The FDA employs in-house medical experts, biomechanical engineers, physicians, and also enlists outside panelists to advise the agency on matters of critical device evaluation, safety and effectiveness. In addition, manufacturers are required to tell the truth about how their devices work and what they're actually designed to do. Each 510(k) application requires that manufacturers submit a truth and accuracy statement, declaration of conformity, and provide risk assessment data supporting that the subject device is designed to do what the manufacturer claims it's actually suppose to do, and that the benefits of using the device outweigh the risks. Falsifying such reports or declarations of conformity is a prohibited act.

The orthopedic and cardiovascular devices mentioned herein, demonstrate inconsistencies on what constitutes a change in intended use and/or indication that impacts safety and effectiveness. These discrepancies, in part, led to FDA's  2014 final guidance documents regarding the agencies review of traditional 510(k) premarket notifications. But the 510(k) process itself has come under considerable scrutiny in recent years after several devices cleared via the pathway were linked to considerable numbers of adverse events and lawsuits.

Examples of controversial products cleared via the pathway include metal-on-metal hip implants, power morcellators, transvaginal mesh, the Myxo ring, and the ReGen Menaflex collagen scaffold device that was the subject of a 2009 FDA report titled "Review of the Regen Menaflex: Departures from Processes, Procedures, and Practices Leave the Basis for a Review Decision in Question." Between 2005-2009, 78% of  medical devices recalled for life-threatening or very serious hazards were FDA-cleared using the less stringent 510(k) process or were considered so low risk that they were exempt from review.

A recent GAO report notes on postmarket studies explains that "between May 1, 2008, and February 24, 2015, about 94% of the postmarket surveillance studies ordered were for devices cleared through the 510(k) premarket notification process."

The 510(k) clearance process, which is used to clear some 90% of medical devices in the United States, has been at the heart of several prominent lawsuits, such as with the aforementioned Acclarent lawsuit and the federal government has been stepping up its efforts to clamp down on off-label promotion, as witnessed by the flurry of fraud lawsuits filed by the government to hold device companies personally accountable.  

Historically, medical device companies have faced relatively minor penalties for such actions--a slap on the wrist by way of receiving an FDA warning letter with no further legal action.  But the push to bring medical devices to market even faster is sure to test the very protections put into place to insure patient safety. Use of medical devices that have been modified or designed for non-FDA approved indications and intended uses are challenging interpretations of what constitutes the use of "test articles" as defined under provisions covering human subject clinical trials under 21 CFR part 50.   

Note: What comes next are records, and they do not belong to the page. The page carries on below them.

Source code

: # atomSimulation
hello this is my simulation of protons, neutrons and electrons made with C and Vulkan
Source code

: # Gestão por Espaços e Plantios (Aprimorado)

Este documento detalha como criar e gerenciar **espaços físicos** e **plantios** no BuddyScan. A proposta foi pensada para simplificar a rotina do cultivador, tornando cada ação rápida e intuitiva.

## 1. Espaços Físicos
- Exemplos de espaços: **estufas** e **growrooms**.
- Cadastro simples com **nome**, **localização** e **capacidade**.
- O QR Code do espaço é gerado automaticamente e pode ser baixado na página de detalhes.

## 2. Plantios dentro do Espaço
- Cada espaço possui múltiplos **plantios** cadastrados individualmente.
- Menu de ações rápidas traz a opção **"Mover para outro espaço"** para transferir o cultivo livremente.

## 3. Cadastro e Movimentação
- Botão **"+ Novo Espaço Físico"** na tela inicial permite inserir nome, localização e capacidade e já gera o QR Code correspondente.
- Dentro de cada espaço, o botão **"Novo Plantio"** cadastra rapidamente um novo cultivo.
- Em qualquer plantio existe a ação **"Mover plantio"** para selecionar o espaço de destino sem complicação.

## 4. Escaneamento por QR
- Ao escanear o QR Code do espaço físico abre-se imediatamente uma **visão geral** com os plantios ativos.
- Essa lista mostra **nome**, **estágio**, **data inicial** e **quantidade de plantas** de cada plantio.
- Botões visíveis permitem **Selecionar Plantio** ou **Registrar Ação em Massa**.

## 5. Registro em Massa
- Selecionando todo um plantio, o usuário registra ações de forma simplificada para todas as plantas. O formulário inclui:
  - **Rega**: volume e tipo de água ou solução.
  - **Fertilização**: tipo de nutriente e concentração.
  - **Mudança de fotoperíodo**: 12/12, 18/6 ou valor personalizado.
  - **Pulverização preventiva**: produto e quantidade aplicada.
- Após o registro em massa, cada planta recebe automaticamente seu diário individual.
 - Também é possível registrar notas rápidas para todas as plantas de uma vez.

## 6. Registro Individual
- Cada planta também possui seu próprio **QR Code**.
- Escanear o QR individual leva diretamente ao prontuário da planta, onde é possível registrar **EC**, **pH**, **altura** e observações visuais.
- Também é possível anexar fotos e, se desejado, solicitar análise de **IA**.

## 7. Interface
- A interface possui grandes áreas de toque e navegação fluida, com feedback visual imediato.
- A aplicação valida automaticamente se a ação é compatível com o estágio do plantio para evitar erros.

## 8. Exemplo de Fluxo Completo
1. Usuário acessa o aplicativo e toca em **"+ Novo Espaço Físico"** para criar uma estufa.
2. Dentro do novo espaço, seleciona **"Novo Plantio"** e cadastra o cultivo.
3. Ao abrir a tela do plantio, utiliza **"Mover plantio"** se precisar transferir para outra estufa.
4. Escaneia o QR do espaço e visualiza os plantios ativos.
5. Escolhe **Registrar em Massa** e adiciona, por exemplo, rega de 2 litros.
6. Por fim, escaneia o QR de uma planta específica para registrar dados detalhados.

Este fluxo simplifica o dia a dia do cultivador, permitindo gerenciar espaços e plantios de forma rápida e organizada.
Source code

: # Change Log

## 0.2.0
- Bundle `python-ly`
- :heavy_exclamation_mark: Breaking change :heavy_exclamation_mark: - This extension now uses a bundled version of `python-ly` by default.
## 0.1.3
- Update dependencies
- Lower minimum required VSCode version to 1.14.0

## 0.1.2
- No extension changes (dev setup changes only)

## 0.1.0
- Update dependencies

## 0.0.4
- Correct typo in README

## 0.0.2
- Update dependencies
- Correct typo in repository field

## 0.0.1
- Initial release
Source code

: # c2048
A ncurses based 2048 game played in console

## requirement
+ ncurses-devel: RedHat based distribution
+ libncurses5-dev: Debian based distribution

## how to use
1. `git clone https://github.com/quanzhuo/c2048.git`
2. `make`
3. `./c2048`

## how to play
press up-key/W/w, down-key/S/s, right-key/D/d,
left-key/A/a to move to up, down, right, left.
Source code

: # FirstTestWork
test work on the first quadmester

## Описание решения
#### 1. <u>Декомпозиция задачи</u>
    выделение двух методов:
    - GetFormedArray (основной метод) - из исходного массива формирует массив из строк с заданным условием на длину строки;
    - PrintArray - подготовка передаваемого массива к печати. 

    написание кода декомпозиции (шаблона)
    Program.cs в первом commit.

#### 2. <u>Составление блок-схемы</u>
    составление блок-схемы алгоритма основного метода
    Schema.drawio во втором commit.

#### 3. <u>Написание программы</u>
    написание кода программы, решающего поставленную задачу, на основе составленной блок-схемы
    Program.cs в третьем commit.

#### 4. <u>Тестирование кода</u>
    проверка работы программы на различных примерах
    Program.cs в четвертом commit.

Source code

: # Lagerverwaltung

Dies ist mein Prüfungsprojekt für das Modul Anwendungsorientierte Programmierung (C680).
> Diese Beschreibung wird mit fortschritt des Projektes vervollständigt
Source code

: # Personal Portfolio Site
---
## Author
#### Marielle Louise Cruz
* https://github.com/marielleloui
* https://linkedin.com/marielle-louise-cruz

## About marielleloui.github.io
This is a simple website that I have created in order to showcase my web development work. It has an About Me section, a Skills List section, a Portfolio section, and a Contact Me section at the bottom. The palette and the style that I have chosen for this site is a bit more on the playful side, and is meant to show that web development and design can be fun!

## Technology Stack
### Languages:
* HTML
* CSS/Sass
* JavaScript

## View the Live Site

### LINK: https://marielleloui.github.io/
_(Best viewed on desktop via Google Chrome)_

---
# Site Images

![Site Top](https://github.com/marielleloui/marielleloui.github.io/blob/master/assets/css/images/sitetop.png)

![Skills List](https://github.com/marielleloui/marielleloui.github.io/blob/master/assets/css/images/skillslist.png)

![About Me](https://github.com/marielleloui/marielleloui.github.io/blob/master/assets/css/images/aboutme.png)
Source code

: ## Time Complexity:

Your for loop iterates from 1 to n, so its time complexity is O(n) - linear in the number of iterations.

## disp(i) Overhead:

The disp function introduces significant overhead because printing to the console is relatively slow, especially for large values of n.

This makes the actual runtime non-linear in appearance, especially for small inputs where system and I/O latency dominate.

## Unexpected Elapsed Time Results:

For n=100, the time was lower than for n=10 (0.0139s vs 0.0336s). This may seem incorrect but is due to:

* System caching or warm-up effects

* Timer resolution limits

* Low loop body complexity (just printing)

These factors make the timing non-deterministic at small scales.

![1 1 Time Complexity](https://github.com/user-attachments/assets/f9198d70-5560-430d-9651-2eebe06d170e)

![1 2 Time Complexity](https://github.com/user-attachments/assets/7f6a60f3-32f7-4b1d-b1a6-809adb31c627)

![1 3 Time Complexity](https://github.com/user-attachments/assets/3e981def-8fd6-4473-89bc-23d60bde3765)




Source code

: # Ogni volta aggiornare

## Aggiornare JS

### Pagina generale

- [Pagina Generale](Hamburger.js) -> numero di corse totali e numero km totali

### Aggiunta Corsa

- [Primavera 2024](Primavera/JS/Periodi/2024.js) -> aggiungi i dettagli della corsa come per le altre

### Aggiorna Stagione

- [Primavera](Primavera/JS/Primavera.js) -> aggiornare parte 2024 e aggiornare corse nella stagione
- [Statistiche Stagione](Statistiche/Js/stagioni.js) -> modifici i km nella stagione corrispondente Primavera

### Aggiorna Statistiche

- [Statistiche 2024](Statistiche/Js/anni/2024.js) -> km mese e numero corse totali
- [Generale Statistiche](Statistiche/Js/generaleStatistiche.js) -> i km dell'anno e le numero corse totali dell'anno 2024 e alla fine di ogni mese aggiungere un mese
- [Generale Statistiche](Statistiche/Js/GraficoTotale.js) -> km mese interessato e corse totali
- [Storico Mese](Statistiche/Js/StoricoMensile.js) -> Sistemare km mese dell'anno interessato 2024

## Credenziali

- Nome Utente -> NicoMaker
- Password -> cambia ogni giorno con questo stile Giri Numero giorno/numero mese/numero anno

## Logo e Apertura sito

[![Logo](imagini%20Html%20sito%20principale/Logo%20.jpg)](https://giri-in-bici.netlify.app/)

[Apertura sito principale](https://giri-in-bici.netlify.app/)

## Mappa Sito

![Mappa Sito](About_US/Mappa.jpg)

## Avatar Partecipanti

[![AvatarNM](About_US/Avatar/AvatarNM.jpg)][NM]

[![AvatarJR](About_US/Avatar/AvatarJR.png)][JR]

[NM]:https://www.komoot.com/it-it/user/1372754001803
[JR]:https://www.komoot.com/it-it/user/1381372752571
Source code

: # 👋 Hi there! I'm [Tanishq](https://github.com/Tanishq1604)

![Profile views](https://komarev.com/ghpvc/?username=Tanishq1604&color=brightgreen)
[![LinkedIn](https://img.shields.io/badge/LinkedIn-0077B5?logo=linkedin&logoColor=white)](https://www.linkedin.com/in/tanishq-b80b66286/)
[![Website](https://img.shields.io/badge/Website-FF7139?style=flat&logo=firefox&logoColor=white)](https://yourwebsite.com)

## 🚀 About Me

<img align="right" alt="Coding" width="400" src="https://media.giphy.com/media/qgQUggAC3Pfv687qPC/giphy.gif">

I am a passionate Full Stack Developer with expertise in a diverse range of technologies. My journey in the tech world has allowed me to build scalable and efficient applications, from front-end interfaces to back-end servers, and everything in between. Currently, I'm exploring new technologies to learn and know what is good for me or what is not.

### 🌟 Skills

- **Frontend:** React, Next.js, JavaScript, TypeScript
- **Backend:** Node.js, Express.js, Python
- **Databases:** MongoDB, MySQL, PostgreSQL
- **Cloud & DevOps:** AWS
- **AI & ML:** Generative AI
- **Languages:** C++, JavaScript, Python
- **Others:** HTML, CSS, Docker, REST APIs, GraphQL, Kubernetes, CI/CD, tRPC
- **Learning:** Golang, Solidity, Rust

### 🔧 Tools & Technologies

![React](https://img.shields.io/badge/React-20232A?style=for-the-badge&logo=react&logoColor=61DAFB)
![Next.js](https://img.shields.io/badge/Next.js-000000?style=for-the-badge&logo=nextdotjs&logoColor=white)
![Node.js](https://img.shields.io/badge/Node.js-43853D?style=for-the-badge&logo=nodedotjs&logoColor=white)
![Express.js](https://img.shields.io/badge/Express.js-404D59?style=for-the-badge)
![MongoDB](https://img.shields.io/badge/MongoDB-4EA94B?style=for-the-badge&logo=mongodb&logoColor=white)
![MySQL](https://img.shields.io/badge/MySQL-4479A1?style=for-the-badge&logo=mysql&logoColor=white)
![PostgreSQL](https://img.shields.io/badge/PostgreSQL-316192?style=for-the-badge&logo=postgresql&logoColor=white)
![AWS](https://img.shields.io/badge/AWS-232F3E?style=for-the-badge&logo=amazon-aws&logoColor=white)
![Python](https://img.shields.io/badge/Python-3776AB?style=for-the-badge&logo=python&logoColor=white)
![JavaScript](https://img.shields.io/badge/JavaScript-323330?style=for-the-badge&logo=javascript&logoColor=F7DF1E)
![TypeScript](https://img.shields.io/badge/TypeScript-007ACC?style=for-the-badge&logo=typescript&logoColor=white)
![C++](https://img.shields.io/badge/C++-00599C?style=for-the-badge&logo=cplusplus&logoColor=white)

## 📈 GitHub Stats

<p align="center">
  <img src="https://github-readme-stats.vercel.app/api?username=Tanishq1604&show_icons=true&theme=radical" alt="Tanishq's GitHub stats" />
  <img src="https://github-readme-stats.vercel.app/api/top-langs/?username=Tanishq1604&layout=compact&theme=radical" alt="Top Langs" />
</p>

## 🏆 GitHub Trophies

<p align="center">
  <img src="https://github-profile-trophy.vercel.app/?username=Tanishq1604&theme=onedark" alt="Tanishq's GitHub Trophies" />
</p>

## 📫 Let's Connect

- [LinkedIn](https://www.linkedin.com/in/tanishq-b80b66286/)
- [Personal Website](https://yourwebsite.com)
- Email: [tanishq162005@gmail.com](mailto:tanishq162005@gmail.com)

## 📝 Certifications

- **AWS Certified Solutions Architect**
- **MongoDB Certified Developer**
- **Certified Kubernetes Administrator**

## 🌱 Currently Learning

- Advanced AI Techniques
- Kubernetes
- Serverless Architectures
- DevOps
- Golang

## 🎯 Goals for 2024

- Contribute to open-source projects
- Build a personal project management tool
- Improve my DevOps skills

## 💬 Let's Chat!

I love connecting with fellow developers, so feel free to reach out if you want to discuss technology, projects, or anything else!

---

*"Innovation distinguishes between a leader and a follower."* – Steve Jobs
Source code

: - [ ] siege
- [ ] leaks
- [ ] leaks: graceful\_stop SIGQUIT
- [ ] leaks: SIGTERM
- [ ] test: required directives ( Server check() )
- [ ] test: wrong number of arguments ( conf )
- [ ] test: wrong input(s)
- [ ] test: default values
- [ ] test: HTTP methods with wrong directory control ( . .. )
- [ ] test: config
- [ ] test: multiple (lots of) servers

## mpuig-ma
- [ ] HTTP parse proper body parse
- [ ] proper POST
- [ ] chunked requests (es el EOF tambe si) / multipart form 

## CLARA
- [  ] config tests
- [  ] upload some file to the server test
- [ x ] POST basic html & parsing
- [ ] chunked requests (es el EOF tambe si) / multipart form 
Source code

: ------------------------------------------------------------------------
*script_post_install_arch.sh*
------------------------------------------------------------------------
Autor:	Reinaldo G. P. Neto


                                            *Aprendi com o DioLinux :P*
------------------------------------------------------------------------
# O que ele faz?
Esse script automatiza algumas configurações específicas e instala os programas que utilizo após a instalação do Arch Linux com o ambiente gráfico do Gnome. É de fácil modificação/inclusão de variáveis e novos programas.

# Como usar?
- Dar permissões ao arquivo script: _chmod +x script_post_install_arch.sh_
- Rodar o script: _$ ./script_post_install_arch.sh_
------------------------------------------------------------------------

Confirmation Hearing for New FDA Commissioner

As the Senate HELP committee holds Full Committee Hearing session on Nov 17, 2015, one important question for the nomination for the next FDA commissioner Dr. Robert Califf's, who has largely built his career on industry-sponsored clinical testing, will be how he intends to enforce provisions designed to insure patient safety while addressing increasing pressure to relax regulatory controls that industry claims are overly burdensome and hampering innovation.